PROVIDED TEXT:

Having Your Period When Ovulation Has Not Occurred

Menstruation is something that should happen 12 to 16 days after a woman has ovulated, or released an egg. In most women, if the ovulation does not occur then she will not get her period. Months where a woman does not ovulate is known as anovulation and typically doesn’t happen all that often. In some women that have an anovulatory disorder, they may continue to bleed each month even though they are not having a true menstrual period. Bleeding that occurs when a woman has not ovulated is known as anovulatory bleeding and is not normal. So, technically speaking, one cannot get her menstrual period if she has not ovulated as a true period can only happen if ovulation has occurred.

In a case where a woman ovulates and does not get her period, she is almost always pregnant. If a woman does not ovulate but does get her period, she’s likely had an anovulatory cycle and usually occurs when your body does not provide enough estrogen to trigger the ovulation. What happens then is that the estrogen levels will drop slightly, causing estrogen withdrawal bleeding, that the woman may think is her period, when it is not. She may also experience a endometrium build up where the lining will thicken so much that it cannot sustain itself and the woman will start to bleed, this is commonly referred to as estrogen breakthrough bleeding and is more common than the estrogen withdrawal bleeding. Many women that have anovulatory disorders never experience a regular period; instead they spot from time to time, or have a heavy period from time to time.

STUDY QUESTIONS:
1 > For each statement below, say yes or no according to the text on periods without ovulation, quoting the exact words that decide it: (a) Menstruation should occur 12 to 16 days after ovulation. (b) Estrogen withdrawal bleeding is more common than estrogen breakthrough bleeding. (c) Anovulation typically happens often.
2 > According to the text on periods without ovulation, what is bleeding that occurs when a woman has not ovulated called?
None of the records that come next has any bearing on this work.

DATA SHOWN:
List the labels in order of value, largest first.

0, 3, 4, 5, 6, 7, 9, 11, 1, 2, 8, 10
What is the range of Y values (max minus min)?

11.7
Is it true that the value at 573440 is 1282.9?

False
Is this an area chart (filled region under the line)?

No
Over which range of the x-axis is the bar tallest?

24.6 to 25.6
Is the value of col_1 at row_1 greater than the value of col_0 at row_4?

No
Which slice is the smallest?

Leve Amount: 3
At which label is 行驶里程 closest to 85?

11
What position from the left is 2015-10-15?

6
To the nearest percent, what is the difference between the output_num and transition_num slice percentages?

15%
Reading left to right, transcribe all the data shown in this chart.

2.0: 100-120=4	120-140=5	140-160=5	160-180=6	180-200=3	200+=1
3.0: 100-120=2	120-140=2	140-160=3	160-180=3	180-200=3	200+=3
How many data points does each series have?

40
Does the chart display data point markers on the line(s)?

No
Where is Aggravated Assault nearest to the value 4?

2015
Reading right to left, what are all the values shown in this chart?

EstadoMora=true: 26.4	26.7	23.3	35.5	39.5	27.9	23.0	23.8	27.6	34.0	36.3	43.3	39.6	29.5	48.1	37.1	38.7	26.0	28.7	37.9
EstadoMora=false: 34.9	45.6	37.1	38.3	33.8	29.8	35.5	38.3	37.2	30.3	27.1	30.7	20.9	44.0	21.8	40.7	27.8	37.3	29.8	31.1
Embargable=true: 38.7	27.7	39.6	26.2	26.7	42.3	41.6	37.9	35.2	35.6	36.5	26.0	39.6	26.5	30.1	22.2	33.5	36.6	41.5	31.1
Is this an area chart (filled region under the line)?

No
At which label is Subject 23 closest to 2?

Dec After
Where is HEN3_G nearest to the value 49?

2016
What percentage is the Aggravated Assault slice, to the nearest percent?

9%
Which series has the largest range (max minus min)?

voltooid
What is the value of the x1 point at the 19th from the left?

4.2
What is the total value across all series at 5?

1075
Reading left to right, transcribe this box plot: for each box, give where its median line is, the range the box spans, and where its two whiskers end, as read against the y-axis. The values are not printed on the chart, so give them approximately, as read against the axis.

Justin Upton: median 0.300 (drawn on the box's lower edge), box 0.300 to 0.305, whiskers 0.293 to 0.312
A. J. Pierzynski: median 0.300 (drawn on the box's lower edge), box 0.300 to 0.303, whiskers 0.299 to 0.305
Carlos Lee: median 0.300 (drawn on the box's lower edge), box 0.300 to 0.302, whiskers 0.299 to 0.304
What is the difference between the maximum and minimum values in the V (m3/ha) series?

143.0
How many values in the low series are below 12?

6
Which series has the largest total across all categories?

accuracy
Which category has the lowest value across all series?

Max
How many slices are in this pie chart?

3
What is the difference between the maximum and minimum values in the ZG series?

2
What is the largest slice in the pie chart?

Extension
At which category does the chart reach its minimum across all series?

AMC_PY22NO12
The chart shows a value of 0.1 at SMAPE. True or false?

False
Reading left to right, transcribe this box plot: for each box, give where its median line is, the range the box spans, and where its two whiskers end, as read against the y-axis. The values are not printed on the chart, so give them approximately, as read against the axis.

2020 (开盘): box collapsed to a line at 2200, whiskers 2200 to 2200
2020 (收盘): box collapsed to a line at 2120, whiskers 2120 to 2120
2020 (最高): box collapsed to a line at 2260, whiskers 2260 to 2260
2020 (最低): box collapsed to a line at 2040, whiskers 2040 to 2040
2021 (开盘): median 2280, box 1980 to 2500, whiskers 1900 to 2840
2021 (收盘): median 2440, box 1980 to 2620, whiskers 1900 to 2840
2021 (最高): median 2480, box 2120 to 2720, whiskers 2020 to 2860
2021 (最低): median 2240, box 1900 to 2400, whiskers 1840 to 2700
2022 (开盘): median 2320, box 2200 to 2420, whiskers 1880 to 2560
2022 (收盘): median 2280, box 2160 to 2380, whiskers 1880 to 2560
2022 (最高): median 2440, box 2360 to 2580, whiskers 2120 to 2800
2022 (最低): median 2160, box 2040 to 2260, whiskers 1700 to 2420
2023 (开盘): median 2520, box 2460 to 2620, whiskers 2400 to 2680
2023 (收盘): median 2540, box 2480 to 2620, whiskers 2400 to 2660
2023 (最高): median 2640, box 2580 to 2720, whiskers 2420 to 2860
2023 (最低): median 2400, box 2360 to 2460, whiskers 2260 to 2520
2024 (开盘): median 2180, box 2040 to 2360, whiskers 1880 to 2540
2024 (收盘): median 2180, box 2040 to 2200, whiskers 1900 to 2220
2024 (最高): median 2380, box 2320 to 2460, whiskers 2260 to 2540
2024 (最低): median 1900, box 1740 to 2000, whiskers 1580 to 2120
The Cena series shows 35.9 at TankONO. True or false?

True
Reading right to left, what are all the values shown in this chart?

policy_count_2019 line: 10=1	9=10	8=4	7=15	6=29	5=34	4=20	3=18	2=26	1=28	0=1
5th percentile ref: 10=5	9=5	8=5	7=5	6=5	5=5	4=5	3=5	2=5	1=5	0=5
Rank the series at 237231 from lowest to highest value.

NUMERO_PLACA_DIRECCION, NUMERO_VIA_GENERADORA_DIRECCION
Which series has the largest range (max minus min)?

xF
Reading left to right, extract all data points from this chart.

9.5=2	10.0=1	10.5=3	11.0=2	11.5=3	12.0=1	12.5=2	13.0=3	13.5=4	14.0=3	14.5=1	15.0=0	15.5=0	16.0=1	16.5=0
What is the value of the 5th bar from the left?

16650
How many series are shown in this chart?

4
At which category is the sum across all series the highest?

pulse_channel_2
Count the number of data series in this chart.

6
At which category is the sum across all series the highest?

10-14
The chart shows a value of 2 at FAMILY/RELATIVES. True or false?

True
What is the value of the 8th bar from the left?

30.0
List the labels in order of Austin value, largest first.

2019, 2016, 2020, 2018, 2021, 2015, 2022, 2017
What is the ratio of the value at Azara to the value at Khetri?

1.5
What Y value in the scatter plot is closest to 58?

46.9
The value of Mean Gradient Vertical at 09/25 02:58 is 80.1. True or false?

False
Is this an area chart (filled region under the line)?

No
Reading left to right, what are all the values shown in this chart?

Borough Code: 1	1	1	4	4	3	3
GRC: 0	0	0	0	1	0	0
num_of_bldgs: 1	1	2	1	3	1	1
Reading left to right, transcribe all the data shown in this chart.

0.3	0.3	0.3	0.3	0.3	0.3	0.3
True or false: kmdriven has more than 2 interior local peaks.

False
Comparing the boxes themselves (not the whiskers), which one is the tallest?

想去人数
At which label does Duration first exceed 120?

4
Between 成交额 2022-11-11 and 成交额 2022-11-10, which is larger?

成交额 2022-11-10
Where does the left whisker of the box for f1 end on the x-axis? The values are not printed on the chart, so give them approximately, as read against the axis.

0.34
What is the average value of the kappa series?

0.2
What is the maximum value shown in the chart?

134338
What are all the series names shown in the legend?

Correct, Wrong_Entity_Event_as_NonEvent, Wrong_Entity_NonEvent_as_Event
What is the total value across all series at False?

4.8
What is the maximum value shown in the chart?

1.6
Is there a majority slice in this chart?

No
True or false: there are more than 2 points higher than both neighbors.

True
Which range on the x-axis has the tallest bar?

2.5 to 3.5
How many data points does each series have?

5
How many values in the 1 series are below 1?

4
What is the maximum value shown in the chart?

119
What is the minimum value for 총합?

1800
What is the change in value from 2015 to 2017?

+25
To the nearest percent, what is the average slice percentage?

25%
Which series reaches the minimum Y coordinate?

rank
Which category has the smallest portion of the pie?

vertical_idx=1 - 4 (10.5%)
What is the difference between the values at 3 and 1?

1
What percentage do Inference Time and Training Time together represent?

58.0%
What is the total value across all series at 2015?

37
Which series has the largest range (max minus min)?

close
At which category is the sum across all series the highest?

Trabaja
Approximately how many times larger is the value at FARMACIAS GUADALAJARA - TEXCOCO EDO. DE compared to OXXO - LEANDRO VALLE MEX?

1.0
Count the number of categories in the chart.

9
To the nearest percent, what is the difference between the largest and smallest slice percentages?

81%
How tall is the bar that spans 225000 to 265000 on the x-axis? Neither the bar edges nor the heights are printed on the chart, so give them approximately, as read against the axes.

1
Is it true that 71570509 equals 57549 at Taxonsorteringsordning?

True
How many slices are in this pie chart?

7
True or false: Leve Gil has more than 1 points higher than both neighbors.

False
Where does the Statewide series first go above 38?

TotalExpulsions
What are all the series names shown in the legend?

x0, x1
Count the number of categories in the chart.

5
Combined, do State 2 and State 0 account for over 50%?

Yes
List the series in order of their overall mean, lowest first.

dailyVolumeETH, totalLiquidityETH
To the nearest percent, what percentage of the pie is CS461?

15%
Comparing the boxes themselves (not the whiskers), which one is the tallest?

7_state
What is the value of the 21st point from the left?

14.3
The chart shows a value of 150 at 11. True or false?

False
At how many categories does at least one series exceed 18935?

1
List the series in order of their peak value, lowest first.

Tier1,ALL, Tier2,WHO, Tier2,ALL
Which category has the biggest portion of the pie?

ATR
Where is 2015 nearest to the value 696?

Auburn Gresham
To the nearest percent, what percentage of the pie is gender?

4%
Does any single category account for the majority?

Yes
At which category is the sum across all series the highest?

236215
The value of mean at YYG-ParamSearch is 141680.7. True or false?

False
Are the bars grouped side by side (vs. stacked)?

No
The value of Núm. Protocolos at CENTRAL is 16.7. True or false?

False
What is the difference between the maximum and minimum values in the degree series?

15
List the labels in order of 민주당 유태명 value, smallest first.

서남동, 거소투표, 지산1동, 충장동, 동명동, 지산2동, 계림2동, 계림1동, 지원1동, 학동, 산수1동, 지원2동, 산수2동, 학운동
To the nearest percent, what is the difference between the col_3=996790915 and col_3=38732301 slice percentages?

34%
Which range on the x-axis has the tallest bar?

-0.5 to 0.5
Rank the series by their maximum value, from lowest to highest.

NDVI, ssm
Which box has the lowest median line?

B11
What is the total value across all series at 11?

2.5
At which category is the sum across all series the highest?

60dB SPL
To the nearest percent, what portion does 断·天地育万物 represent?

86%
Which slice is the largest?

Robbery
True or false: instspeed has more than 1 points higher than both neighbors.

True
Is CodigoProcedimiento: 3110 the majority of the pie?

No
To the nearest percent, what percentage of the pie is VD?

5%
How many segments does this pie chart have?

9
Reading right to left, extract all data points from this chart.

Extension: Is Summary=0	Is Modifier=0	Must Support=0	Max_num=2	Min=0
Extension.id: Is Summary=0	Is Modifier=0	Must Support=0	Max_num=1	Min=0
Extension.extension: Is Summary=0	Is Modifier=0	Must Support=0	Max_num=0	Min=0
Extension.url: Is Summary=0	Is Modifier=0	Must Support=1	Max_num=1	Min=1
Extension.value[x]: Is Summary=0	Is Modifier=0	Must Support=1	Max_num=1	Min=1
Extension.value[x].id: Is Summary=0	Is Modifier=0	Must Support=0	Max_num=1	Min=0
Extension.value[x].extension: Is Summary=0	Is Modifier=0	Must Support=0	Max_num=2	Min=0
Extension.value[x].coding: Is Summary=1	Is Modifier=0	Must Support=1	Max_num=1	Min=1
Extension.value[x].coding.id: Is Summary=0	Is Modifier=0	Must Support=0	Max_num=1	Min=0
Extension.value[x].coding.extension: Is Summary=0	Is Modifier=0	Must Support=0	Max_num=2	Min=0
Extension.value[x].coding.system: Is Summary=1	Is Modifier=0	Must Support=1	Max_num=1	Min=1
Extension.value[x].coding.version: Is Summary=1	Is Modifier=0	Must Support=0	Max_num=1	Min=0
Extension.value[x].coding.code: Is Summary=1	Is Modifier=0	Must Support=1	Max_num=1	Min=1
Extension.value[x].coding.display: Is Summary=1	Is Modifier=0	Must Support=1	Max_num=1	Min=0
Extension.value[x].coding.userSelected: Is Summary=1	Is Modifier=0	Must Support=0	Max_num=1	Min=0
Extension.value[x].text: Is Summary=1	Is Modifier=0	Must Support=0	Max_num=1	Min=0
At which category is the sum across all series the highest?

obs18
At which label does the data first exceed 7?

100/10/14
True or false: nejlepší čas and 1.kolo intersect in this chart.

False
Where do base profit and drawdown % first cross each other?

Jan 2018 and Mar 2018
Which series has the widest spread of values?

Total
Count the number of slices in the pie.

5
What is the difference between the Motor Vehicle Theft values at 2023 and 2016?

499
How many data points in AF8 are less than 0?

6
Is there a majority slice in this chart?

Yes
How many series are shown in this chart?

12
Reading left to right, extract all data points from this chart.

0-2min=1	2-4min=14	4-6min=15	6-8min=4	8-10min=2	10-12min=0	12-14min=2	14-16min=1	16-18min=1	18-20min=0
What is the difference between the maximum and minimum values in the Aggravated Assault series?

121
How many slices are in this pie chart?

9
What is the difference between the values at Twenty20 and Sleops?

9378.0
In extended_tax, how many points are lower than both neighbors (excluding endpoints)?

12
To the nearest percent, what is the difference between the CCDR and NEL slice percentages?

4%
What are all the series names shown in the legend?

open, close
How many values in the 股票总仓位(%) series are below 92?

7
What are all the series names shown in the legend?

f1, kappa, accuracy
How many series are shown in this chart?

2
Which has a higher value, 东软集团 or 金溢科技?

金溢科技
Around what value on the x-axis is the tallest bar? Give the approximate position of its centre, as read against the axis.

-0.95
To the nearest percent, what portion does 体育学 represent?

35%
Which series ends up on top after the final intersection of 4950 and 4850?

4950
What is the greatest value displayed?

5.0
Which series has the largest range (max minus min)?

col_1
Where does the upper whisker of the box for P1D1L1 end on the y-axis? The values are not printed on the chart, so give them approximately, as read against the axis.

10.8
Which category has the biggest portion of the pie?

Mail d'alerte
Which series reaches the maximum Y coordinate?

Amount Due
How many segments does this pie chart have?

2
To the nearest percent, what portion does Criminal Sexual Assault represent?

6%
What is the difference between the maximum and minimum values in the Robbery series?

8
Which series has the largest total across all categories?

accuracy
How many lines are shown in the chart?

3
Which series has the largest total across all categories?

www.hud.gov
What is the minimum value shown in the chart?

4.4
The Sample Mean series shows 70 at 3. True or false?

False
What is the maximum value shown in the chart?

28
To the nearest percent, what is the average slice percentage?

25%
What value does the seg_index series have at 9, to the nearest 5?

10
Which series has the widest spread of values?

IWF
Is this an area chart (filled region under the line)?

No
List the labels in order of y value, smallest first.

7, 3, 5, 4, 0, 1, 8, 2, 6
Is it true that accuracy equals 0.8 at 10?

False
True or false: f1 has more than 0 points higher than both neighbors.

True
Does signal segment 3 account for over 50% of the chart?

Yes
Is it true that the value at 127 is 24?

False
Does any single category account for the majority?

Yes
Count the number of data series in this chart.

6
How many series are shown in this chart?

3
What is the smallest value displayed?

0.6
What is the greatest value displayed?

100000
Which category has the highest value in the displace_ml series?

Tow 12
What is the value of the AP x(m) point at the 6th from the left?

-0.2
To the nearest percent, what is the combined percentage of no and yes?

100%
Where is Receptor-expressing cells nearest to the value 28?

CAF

RESULTS FOR THE EXERCISE:
1 >
(a) Yes: "Menstruation is something that should happen 12 to 16 days after a woman has ovulated, or released an egg."
(b) No: "this is commonly referred to as estrogen breakthrough bleeding and is more common than the estrogen withdrawal bleeding."
(c) No: "Months where a woman does not ovulate is known as anovulation and typically doesn’t happen all that often."

2 > Anovulatory bleeding.